Eric: Monica, my last question. You got a magic wand, running out battery. You can do one thing around COVID with this magic wand, what would it be, influencing policy, treatment, prevention?
Monica: Approve two new vaccines in the United States, Novavax, which is being reviewed on June 7th, which is a traditional vaccine with a protein and an adjuvant. Because I think that we cannot underestimate, in the medical community, the deep distrust of the mRNA vaccines because of misinformation. I want people to have that option. And the second is getting Covaxin, a whole virus vaccine. Give that once a year to everyone and we have a great vaccine, way better than influenza, which are just spike proteins. And we can keep this under control. Those two things.
Eric: All right. Thank you Monica.
Monica: And let people see each other and stop scaring people. I’m going to say this, I’m going to say it because only this podcast allows me to say it. Stop scaring people. Don’t put your stories of a mild COVID infection on Twitter.
Eric: Has fear-based messaging worked for any public health intervention?
Monica: Never, never. Monkeypox, you can see the same Twitter doctors who used to say stay away from COVID and never let your children go to school say, “Let’s let… People should have sex.” Of course, people should have sex. Of course, people should see each other. Of course, people should go to Tears for Fears, which is a concert coming next week I’m going to. It’s June 2nd.
Eric: We should have played Tears for Fears.
Monica: Human beings should see each other. And this fear-based messaging was so severe in California and San Francisco, and it just took our already an anxious place and it made it so much higher. And I thought it was really strange. Please stop scaring people. We have so many tools. I am just so, so optimistic about COVID.
Eric: Man, we could have played. Everybody Wants to Rule the World. Mad World would’ve been a great one. Mad World.

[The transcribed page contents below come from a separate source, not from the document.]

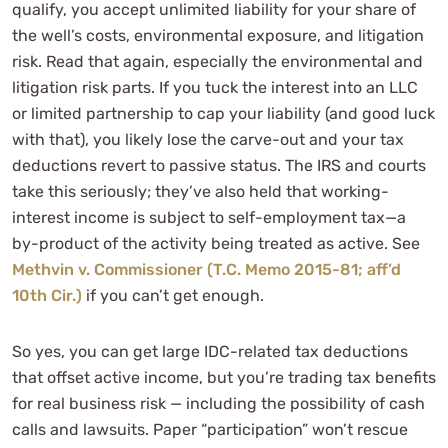
qualify, you accept unlimited liability for your share of
the well’s costs, environmental exposure, and litigation
risk. Read that again, especially the environmental and
litigation risk parts. If you tuck the interest into an LLC
or limited partnership to cap your liability (and good luck
with that), you likely lose the carve-out and your tax
deductions revert to passive status. The IRS and courts
take this seriously; they’ve also held that working-
interest income is subject to self-employment tax—a
by-product of the activity being treated as active. See
Methvin v. Commissioner (T.C. Memo 2015-81; aff’d
10th Cir.)
if you can’t get enough.
So yes, you can get large IDC-related tax deductions
that offset active income, but you’re trading tax benefits
for real business risk — including the possibility of cash
calls and lawsuits. Paper “participation” won’t rescue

Alex: Not only did I learn a tremendous amount, but Monica managed to work Tears for Fears and the Warriors into the podcast.
Monica: And go to Warrior games if that’s your thing. Go.
Alex: Yes, it’s definitely my thing.
Monica: Okay.
Alex: Go Warriors.
Monica: Excellent.
Eric: Since we talked about sex, let’s hear about this song that’s all about sex. [laughter]
Monica: We just found out.
Alex: (singing)
Eric: Monica, a very big thank you for joining us on this GeriPal Podcast.
Monica: Thank you so much for having me.
Eric: And keep up the amazing work. And to Archstone Foundation, thank you for continued support and to all of our listeners.